**CONSIGNE ÉCRITE 1:** Citez le texte sur la couture à Bamako depuis « En vous rapprochant » jusqu'à « lignes de vêtements ? » inclus.

**TEXTE DE L'EXERCICE:**
En vous rapprochant de Bamako, cité de vieille tradition dans le domaine du pagne tissé et du tissu teint, espérez-vous faire baisser les coûts de ces matières que vous utilisez pour vos lignes de vêtements ?
Le coût de cette matière sera certainement réduit, mais il y a aussi le revers de la médaille. Est-ce qu’un pays qui est habitué à la teinture traditionnelle consomme les produits à base de cette teinture-là de la façon dont nous l’utilisons ? Une des raisons qui m’ont poussé à aller à Bamako, c’est que c’est une ville culturelle et artistique. On a tout devant soi. Il suffit de prendre cette matière-là pour la valoriser, la transformer et la moderniser. C’est vrai que la teinture envahit les rues de Bamako, mais nous avons une manière nouvelle de l’utiliser. C’est d’ailleurs ce qui pousse les Maliens à consommer ce que nous produisons. Par exemple, le voile est utilisé pour la confection des boubous, mais nous l’utilisons aussi pour créer des chemises qui plaisent à beaucoup de consommateurs, que ce soit à Bamako ou ailleurs.
L’utilisation des pagnes luxueux et tissés pour votre nouvelle ligne de vêtements, comprenant des robes de soirée, des tailleurs et des tuniques, correspond-elle à une demande ?
Cette matière-là n’est pas à la portée de tout le monde, étant donné que son coût de fabrication est assez élevé. La texture est très rare, en plus ce sont des tissus uniques. Je l’ai introduite pour montrer une autre facette des possibilités d’utilisation de la matière africaine pour faire de la haute couture, en concevant des tenues de qualité pour une certaine catégorie de personnes. C’est pour ces raisons que j’utilise cette matière, mais la collection n’est pas rentable. De plus, la confection de ces tenues exige beaucoup de moyens, parce que c’est un travail fait main et je crois que beaucoup de femmes élégantes de Bamako aimeront en porter. Nous avons voulu montrer la qualité qui peut être obtenue dans la matière tissée africaine pour la haute couture. Pour le défilé, la première dame du Mali, Mme Alpha Konaré, portait une tunique taillée dans cette matière qui a suscité beaucoup de commentaires. Ces tenues souples et légères sont proposées à des prix abordables.

**CONSIGNE ÉCRITE 2:** Reproduisez tous les enregistrements ci-dessous en remplaçant « True or false » par « Vrai ou faux », sans rien changer d'autre. Laissez les images de côté dans votre réponse.

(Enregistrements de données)
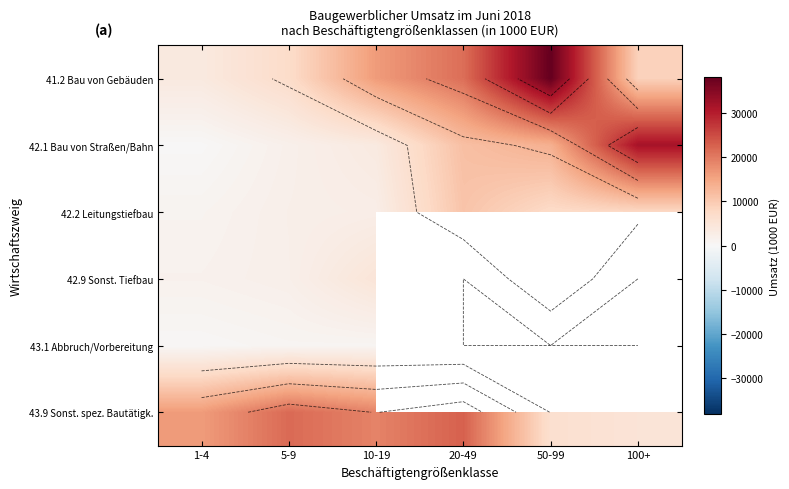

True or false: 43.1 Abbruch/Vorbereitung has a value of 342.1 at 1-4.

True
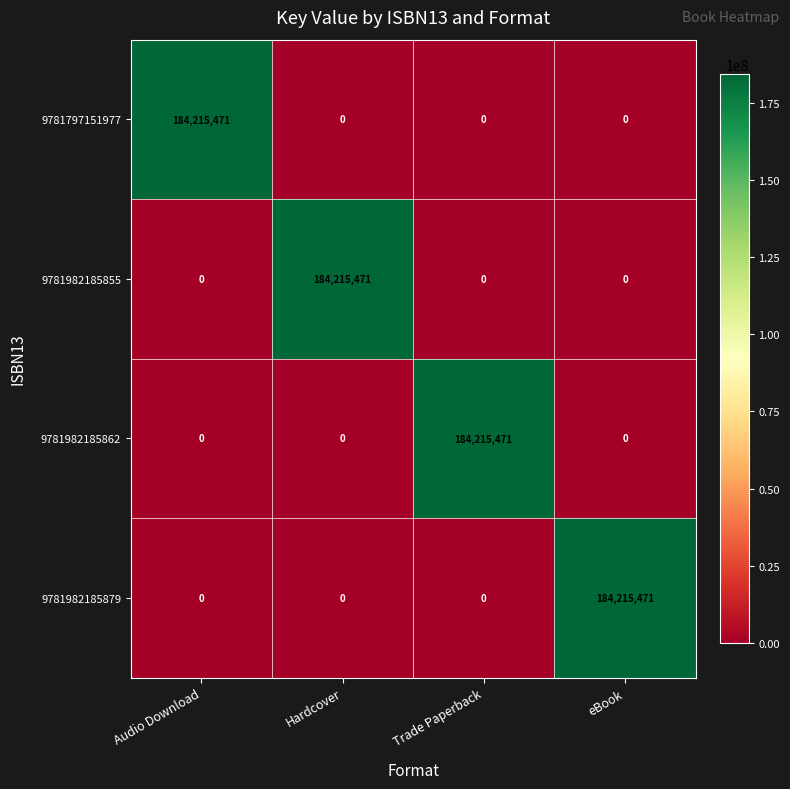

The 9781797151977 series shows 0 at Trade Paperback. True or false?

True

**RÉPONSE ATTENDUE 1:**
En vous rapprochant de Bamako, cité de vieille tradition dans le domaine du pagne tissé et du tissu teint, espérez-vous faire baisser les coûts de ces matières que vous utilisez pour vos lignes de vêtements ?

**RÉPONSE ATTENDUE 2:**
Vrai ou faux: 43.1 Abbruch/Vorbereitung has a value of 342.1 at 1-4.

True

The 9781797151977 series shows 0 at Trade Paperback. Vrai ou faux?

True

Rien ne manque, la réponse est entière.